提示文:
********

2023年08月17日(木)15時18分 公開
ベトナムのバンカシュアランス、契約増加の背景に誤解や不正も

<写真:iStock>

 

ベトナムではバンカシュアランスが銀行と保険会社の収益向上に寄与しているが、多くの顧客が誤解や不正によって不要な保険を契約しているという実態が明らかになった。

 

ホー・ゴック・アイン・トゥーさん(18)は2020年7月に銀行口座開設のため、サイゴン商業銀行(SCB)を訪れた。

 

トゥーさんの目的は母親の事業を手伝って得た1億5000万ドン(約92万円)を預けることであったが、銀行員は1億ドン(約61万円)を通常の預金口座に、残りの5000万ドン(約31万円)を「高リターンの長期投資」に預けることを勧めた。

 

1年後、トゥーさんは年間5000万ドン(約31万円)の保険料支払いの通知を受け取り、これが生命保険であることを初めて知ったという。

********

データ:
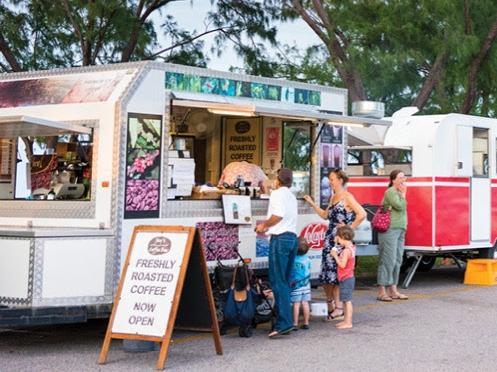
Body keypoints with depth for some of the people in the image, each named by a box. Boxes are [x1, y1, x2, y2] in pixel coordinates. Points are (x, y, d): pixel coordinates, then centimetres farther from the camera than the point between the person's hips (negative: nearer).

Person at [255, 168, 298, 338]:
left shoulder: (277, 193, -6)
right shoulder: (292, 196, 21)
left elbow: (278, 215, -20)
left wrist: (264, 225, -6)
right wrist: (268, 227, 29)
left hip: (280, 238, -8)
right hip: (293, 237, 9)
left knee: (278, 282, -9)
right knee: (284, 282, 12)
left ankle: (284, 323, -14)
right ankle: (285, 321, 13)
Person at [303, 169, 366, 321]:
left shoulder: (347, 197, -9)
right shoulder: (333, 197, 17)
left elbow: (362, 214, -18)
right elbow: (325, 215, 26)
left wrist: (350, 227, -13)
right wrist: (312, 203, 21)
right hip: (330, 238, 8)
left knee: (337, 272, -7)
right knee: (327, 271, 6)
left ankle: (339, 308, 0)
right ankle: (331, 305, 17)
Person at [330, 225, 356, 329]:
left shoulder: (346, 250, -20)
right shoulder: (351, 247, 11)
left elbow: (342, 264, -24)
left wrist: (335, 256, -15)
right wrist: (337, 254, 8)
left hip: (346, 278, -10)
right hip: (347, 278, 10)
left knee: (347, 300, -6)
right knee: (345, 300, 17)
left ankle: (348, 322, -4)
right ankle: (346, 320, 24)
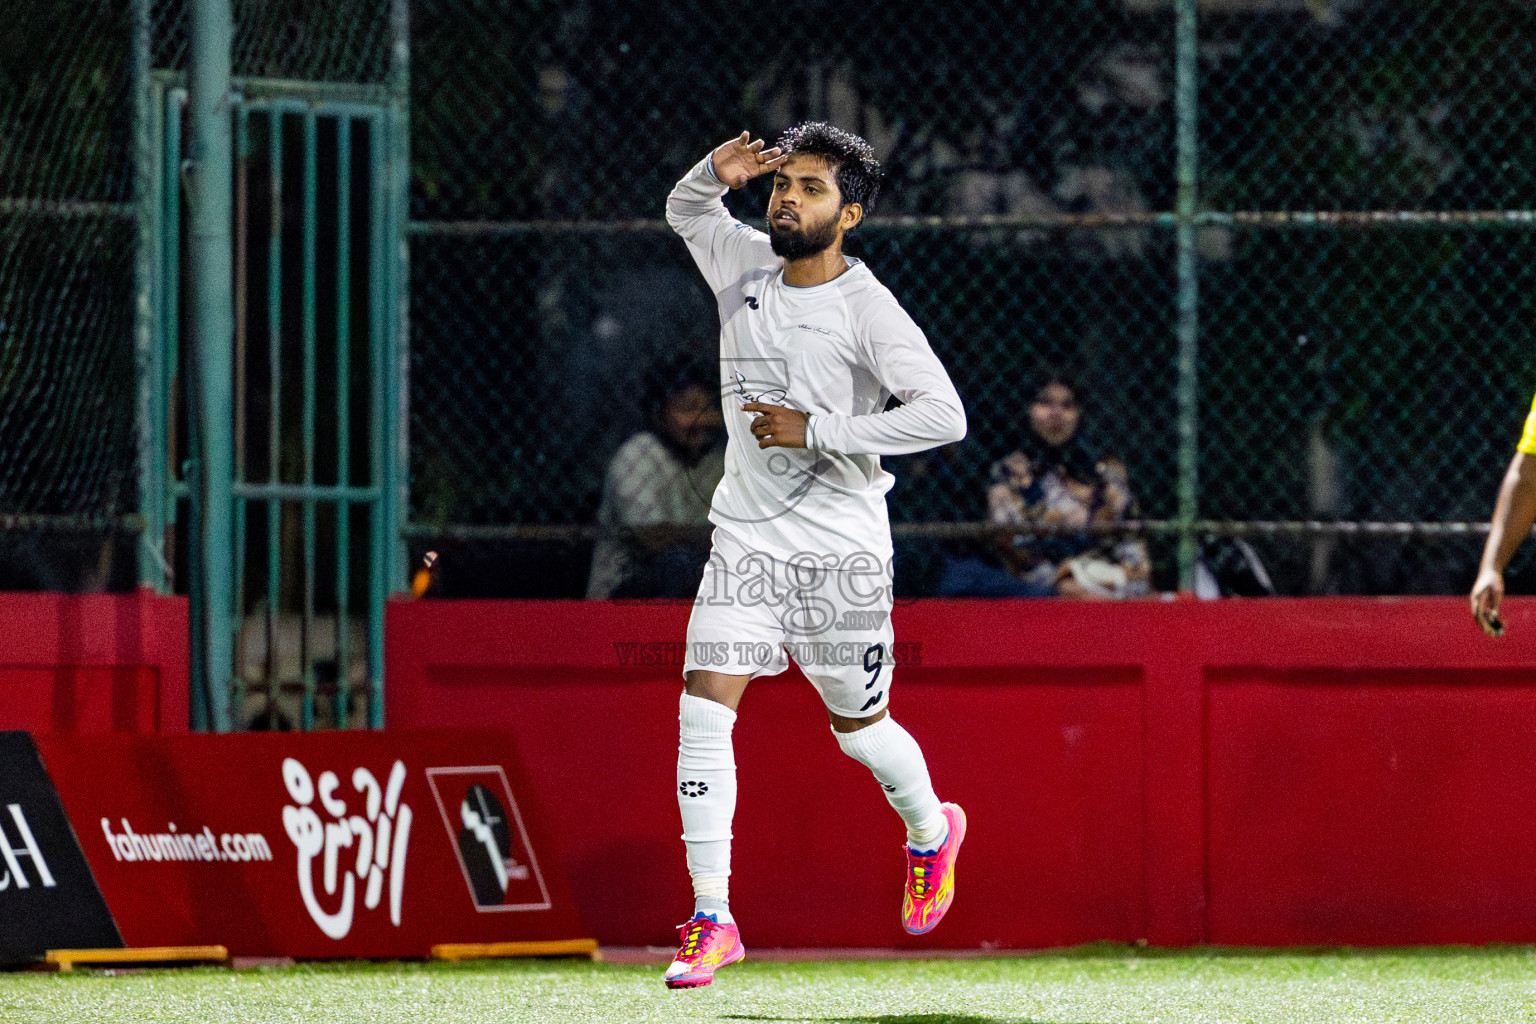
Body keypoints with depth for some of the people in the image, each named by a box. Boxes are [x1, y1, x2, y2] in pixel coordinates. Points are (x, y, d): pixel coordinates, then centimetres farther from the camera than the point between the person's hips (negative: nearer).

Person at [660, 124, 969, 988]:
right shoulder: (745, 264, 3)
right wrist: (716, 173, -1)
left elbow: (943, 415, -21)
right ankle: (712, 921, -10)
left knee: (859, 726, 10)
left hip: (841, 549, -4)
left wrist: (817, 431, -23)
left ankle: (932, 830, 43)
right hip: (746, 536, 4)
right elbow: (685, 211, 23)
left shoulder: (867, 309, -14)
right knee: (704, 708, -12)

********

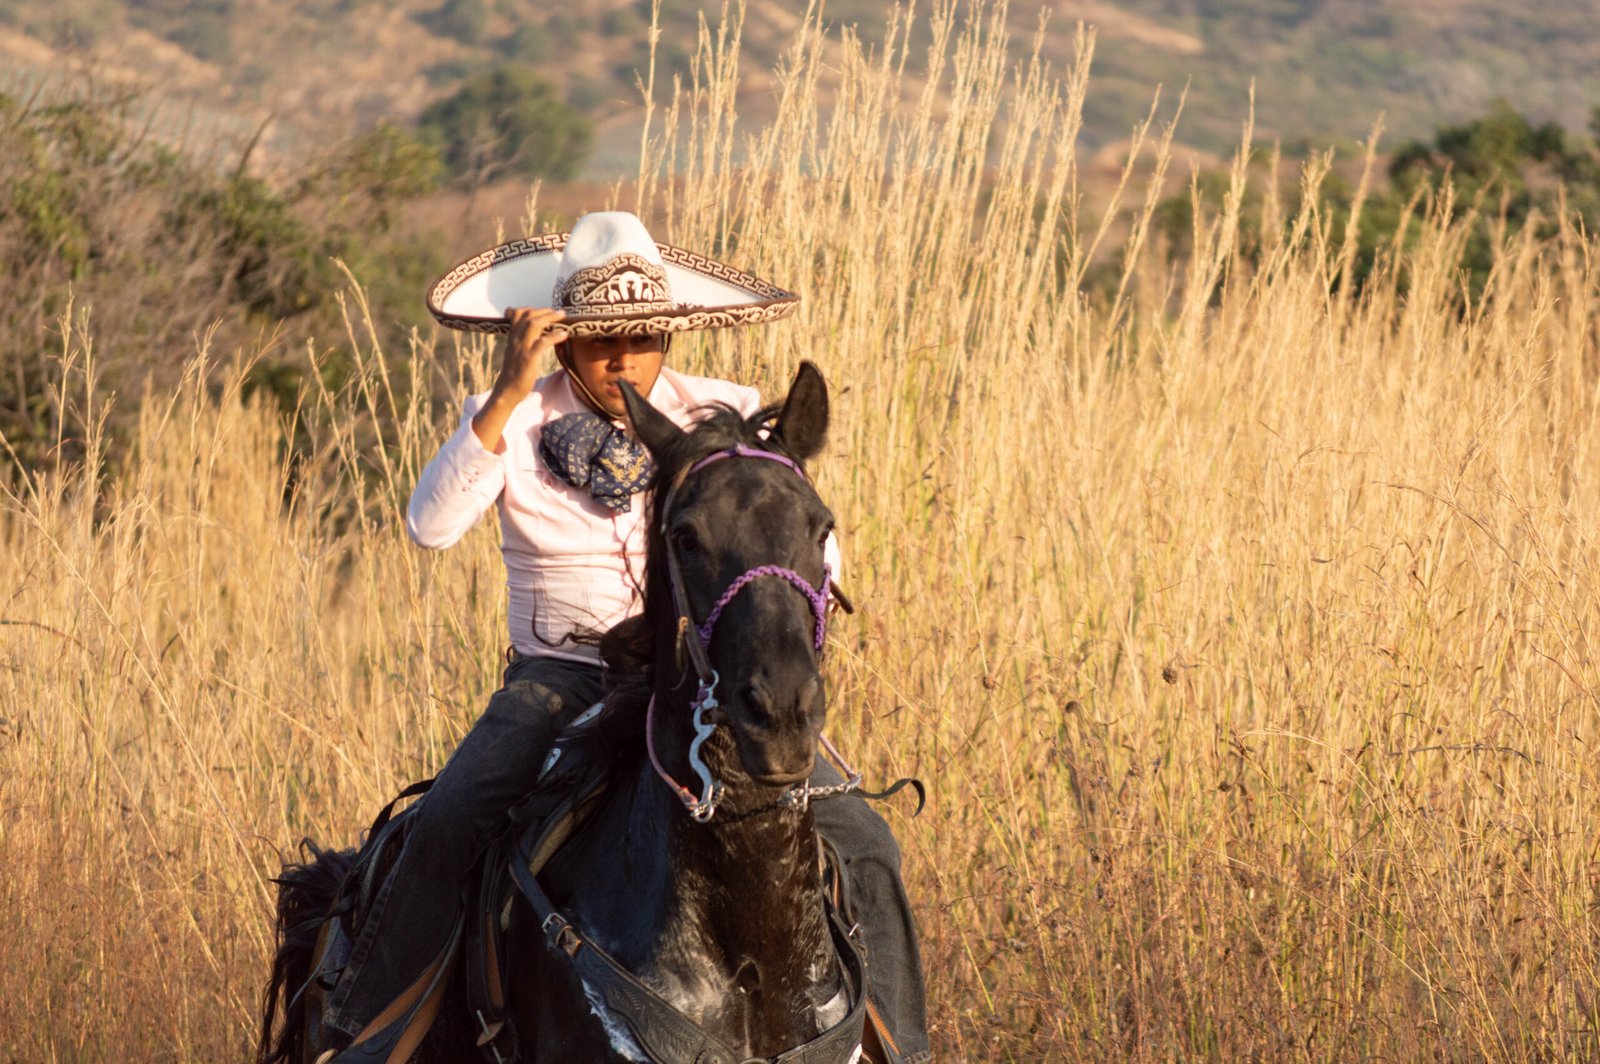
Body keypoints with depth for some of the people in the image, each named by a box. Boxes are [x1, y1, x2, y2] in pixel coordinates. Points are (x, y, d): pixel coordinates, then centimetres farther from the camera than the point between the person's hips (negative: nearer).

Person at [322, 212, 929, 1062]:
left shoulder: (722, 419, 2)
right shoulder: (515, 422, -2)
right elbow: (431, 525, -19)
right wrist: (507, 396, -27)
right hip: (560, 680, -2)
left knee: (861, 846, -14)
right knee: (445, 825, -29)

********

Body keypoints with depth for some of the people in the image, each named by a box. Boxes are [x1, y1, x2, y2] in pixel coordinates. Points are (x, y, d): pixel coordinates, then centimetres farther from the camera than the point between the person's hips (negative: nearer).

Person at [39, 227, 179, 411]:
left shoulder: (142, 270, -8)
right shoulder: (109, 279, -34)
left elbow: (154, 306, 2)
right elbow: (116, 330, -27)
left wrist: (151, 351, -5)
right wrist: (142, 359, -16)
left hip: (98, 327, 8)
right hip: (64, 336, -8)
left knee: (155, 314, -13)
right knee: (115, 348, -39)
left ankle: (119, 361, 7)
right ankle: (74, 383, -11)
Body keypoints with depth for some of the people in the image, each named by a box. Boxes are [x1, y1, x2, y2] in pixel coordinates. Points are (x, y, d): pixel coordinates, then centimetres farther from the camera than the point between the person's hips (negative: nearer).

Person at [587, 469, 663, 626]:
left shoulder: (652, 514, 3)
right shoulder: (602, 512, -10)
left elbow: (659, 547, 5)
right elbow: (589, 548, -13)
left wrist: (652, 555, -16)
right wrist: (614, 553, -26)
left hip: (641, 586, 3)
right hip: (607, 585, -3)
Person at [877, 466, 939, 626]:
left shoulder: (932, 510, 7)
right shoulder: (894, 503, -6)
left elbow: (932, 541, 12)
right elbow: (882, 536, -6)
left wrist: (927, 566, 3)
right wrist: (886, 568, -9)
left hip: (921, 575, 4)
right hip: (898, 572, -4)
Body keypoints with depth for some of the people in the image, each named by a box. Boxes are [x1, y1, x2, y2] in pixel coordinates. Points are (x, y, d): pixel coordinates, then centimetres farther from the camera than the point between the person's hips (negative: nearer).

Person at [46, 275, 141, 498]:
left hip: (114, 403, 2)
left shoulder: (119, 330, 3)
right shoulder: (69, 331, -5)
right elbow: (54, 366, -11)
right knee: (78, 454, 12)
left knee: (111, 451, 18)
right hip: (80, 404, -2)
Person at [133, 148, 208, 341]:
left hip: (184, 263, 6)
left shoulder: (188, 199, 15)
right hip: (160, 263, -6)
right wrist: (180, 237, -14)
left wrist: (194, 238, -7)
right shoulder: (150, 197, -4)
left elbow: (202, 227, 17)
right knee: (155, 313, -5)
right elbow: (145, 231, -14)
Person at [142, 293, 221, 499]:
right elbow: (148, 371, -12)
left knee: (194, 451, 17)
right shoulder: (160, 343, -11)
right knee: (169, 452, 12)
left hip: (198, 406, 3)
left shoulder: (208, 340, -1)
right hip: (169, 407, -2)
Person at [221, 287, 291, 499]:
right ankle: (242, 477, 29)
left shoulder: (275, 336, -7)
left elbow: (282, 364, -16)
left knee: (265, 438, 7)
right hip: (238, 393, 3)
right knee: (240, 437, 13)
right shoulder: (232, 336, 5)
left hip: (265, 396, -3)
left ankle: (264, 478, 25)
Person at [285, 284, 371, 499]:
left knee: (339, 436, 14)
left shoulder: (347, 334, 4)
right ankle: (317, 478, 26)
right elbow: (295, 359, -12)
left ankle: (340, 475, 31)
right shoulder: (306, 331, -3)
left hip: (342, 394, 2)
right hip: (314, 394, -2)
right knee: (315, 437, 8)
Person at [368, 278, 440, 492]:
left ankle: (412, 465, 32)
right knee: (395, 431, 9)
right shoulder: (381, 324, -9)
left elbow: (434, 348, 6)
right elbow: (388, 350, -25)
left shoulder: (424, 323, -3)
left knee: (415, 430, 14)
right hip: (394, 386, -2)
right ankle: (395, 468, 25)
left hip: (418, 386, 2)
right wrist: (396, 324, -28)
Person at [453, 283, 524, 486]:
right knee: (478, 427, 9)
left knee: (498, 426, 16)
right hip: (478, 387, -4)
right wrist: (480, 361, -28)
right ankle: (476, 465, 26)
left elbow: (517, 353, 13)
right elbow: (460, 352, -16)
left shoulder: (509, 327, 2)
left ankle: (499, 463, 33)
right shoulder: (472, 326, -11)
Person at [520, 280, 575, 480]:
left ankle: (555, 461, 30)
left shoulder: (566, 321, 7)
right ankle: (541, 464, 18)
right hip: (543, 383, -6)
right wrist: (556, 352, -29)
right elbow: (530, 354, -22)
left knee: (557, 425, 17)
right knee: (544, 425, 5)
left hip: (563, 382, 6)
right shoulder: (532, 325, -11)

********

課題 A: ベトナムのバンカシュアランスに関する記事から、「ベトナムではバンカシュアラン」から「投資」に預けることを勧めた。」までを、両端の語句も含めて一字一句違えずに書き写してください。
課題 B:
次の(i)〜(iii)の記述がベトナムのバンカシュアランスに関する記事の内容と合っているかどうか、それぞれ「はい」か「いいえ」で答えてください。判断の根拠となる記事の語句も、そのまま引用して添えてください。
(i) トゥーさんは2020年7月、銀行口座を開設するためにサイゴン商業銀行を訪れた。
(ii) 銀行員は、1億5000万ドン全額を通常の預金口座に預けるよう勧めた。
(iii) トゥーさんは契約した時点で、それが生命保険であることを知っていた。
課題 C: ベトナムのバンカシュアランスに関する記事の続きを、最後の文の後から書き進めてください。

解答欄 A:
ベトナムではバンカシュアランスが銀行と保険会社の収益向上に寄与しているが、多くの顧客が誤解や不正によって不要な保険を契約しているという実態が明らかになった。

 

ホー・ゴック・アイン・トゥーさん(18)は2020年7月に銀行口座開設のため、サイゴン商業銀行(SCB)を訪れた。

 

トゥーさんの目的は母親の事業を手伝って得た1億5000万ドン(約92万円)を預けることであったが、銀行員は1億ドン(約61万円)を通常の預金口座に、残りの5000万ドン(約31万円)を「高リターンの長期投資」に預けることを勧めた。

解答欄 B:
(i) はい。「ホー・ゴック・アイン・トゥーさん(18)は2020年7月に銀行口座開設のため、サイゴン商業銀行(SCB)を訪れた」
(ii) いいえ。「1億ドン(約61万円)を通常の預金口座に、残りの5000万ドン(約31万円)を「高リターンの長期投資」に預けることを勧めた」
(iii) いいえ。「1年後、トゥーさんは年間5000万ドン(約31万円)の保険料支払いの通知を受け取り、これが生命保険であることを初めて知ったという」

解答欄 C:
 

2022年10月に同行に対する初の苦情が出された後、多くの顧客から公安省に苦情が寄せられるようになった。

 

この問題の中心には、マニュライフ生命が銀行を通じて販売している年間最高1億ドン(約61万円)の保険料がかかる「Tam An Dau Tu」という投資リンク保険(ILP)があった。

 

ベトナム国家銀行は、融資の前提条件として生命保険への加入を求める銀行の行為に対して警告を発していたが、多くの銀行はこの警告を無視し、保険を「賢い貯蓄」として顧客に売り込んでいた。

 

2015年〜2021年はバンカシュアランスの黄金時代と言われており、この期間中に銀行は初年度に顧客から受け取った保険料の手数料を得ることができた。

 

しかし、銀行が販売する保険契約の多くは継続されず、バンカシュアランス業界の異常な成長と顧客からの多数の苦情を受けて財務省が複数の保険会社を対象に実施した調査では、銀行経由で保険に加入した顧客の30%以上が初年度の保険料しか支払っていないことが判明している。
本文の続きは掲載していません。